Love leaf from the girl's lad

Vitannia! This list of addressing is especially for you, for the new one, all those that I didn’t manage to say at once, that one for a couple of months tezh. To that, read the sheet to the end, there is not much here! I think you're good enough!


Read: List of girls

I'm writing to you more mysterious leaves on my palms
Lip beats, heart beats in the rhythm of vanilla jazz,
A memorial of candles from the wondrous aromas of distant foreign lands,
With a cunning popeyastoy phrase, which hung like a primar in the window.


I write to you now and then dark leaves

I want to

You are bad, you are sicker. Meni befits tse bachiti, so much more sore, ale befits. Nasoloda. Why? Possibly, to the one who thought about you all the time, hating you and loving, hating more love. Your viraz is unhappy in appearance, blackened on a wet eye, like an axis-axis does not vibrate and swell your cheeks with your hair.


Read: I want to order

Hello kokhany!

Hello kokhany! I'm breaking into the sheet again! I feel closer to you! I would like to warmly through those that now you trim those that I recently called trim. Wow, how I missed you! For a long time I’ve been lashing out at myself for those who won’t charge us at once - singly, if it’s important. Fortunately, a webcam - a friend is quiet, who wants someone to pamper.


Read: Hello, Kokhaniy!

Hello sunshine!

Hello sunshine! I haven’t been called to write you a sheet for a long time ... I just didn’t have the courage to tell you about my reason. Maybe I write tobi darma at once, but I can’t stand it any longer ... The fire of my love for you is becoming stronger, and the wine is already starting to scorch my heart. I am trying and suffering because of selfishness... Because you have no order... Aje, you are so far away from me, but I am from you!


Read: Hello, sonechko!

Sheet of kohaniya maiden

Hello, my dearest and least forgetful! You have to write the axis. Knowing at the kohanna, wanting, singsongly, I shy so much more often. "I LOVE YOU," for only 3 words, as in the life of people the floors have become banal, the floors have become everyday. But all the same, I don’t get tired of repeating you, those that I love you more.
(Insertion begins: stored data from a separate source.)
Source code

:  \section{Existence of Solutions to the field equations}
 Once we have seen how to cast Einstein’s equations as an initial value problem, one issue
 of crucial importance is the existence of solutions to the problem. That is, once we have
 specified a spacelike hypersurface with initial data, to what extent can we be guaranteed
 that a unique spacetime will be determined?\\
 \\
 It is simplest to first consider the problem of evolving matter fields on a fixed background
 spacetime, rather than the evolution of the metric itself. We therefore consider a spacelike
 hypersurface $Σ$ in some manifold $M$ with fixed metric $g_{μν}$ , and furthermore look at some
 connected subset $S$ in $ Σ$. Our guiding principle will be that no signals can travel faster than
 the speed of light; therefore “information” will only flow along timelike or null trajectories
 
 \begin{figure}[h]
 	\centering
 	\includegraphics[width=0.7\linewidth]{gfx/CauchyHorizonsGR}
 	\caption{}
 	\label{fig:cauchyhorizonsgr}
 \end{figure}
Read: Leaf of the Kohaniy maiden

I am reasonable

I'm sensible ... but already it's pizno. I have long wanted to write to you. Let the leaf be weak for all patience. Well, the axis is so zavzhd, in front of him, like a rose, in front of him, like taking a pen with an arch paper, there were a lot of thoughts in my head, but now I don’t know why to start. Remember, how often does my mood change, and then look at everything that happens?


Read: I am sensible

love sheet...

My dear sweet boy! All one is my: in dreams, dreams, marenni... The lower angel of my heart. So I want to become a baiduzh to your image and find peace of mind ... Ale, make me laugh at me. I renew and renew my stasis, shifting glances and ty, nibi perebuvayuchi in the unknown, baked with dots and words, the sense of which I am afraid of understanding.


Read: Love sheet...

Leaf at the minulee

I don’t know, now I took up the olive, it’s possible for the one who wants to think about what the rest of the hour will tell me. I thought about it, I stopped thinking about you, but it’s not like that. You turned, and I am again snarled by this whirlwind, I am to Yakomu - TI.


Read: Leaf at the minule

I check

It's been a whole day, the first day I was able to take it in my hands and went to the computer. I don’t know how I should live… I beg you, listen to me, be kind. I choke in pain, but I want to tell you, I want to say so many things. All my dreams were shattered, they tormented me for a few days. Having fallen all my world, my small, tenditny world, where I was myself.